> **Description of the task**:
Please pull out every line of the material below that contains the string "Fold". Case matters.

> **Source material**:
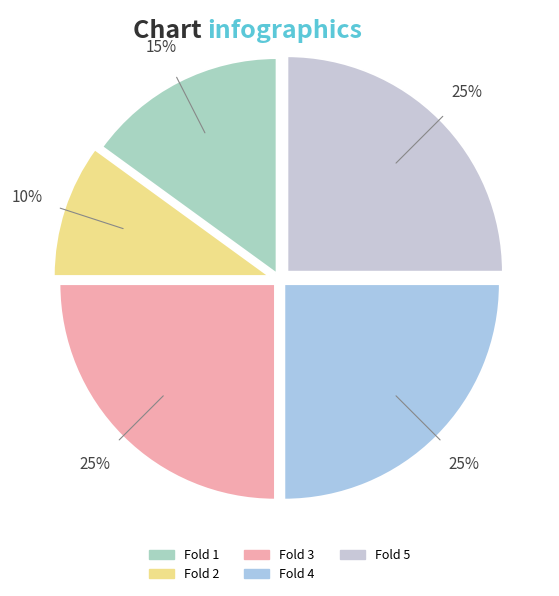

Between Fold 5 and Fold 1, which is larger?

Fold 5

--

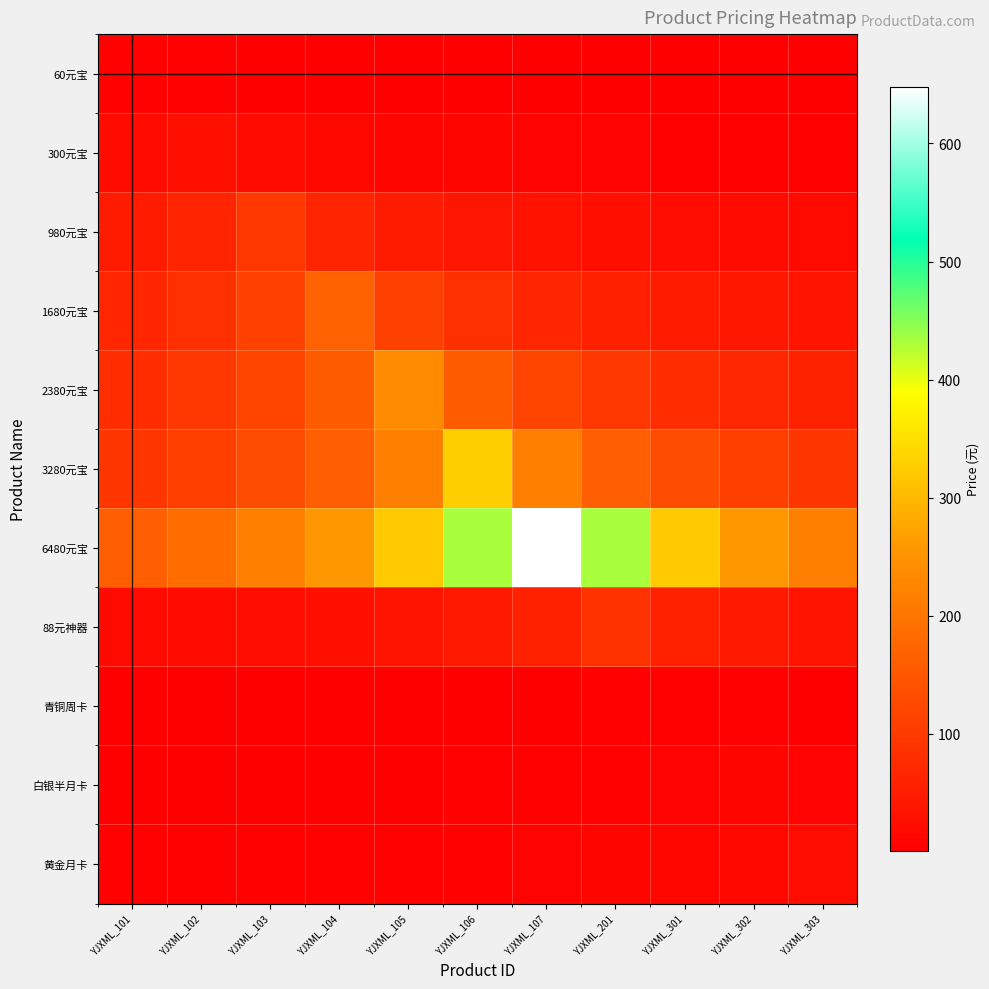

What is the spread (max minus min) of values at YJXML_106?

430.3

==

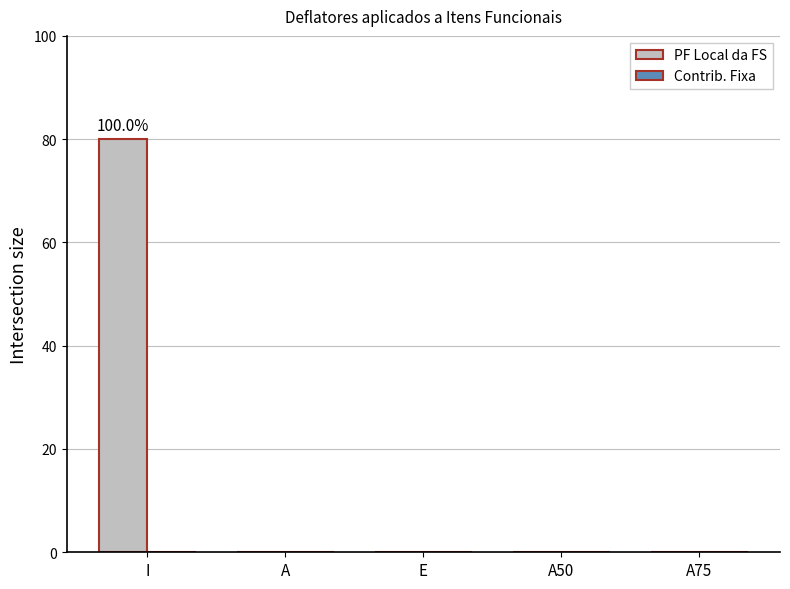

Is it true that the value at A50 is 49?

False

> **Task response**:
Between Fold 5 and Fold 1, which is larger?
Fold 5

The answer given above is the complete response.